INSTRUCTIONS FOR THE TASK
Retype the share sales text word for word, starting with "Share Sales - Skeletons" and going on through "to the purchaser.".

TEXT SECTION
Start of Block

Share Sales - Skeletons in the Corporate Cupboard Must Be Disclosed

Skeletons in the corporate cupboard may dramatically reduce the value of shares but their existence must generally be fully disclosed prior to a sale. The vendor of a care home business found that out to his cost when he was ordered to pay more than £8 million in damages to the purchaser.

The case concerned the sale for over £30 million of two companies which, together with a wholly owned subsidiary of one of them, owned a portfolio of seven care homes. Ten days before the sale, one of the homes was the subject of an unannounced inspection by the Care Quality Commission (CQC).

Concerns raised by the CQC following the inspection mostly arose in relation to the home's COVID-19 policies and addressed questions of governance and the safety of residents. The CQC imposed a number of conditions on the home's registration as a service provider. Amongst other things, the admission of any new residents was prohibited without the CQC's consent.

End of Block

EXCERPTED RECORDS
Start of Block

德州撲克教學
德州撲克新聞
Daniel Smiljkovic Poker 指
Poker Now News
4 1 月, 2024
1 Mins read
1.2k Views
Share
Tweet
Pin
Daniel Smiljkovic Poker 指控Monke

End of Block
Start of Block

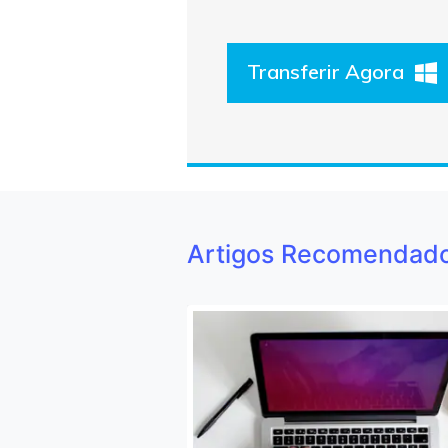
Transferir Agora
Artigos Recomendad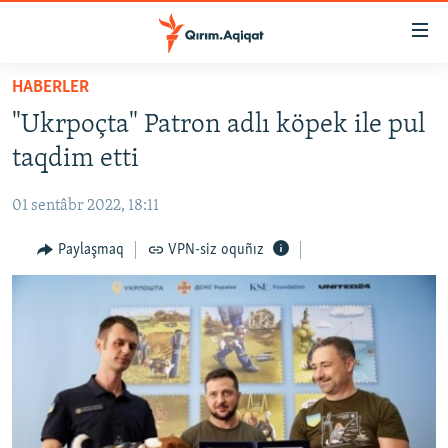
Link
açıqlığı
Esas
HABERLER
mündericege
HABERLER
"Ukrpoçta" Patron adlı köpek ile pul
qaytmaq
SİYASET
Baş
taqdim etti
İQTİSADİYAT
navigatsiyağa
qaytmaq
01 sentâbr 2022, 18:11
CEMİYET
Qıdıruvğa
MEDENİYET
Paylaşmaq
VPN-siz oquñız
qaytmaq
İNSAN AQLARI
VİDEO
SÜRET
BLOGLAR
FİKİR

End of Block

EXERCISE ANSWER
Share Sales - Skeletons in the Corporate Cupboard Must Be Disclosed

Skeletons in the corporate cupboard may dramatically reduce the value of shares but their existence must generally be fully disclosed prior to a sale. The vendor of a care home business found that out to his cost when he was ordered to pay more than £8 million in damages to the purchaser.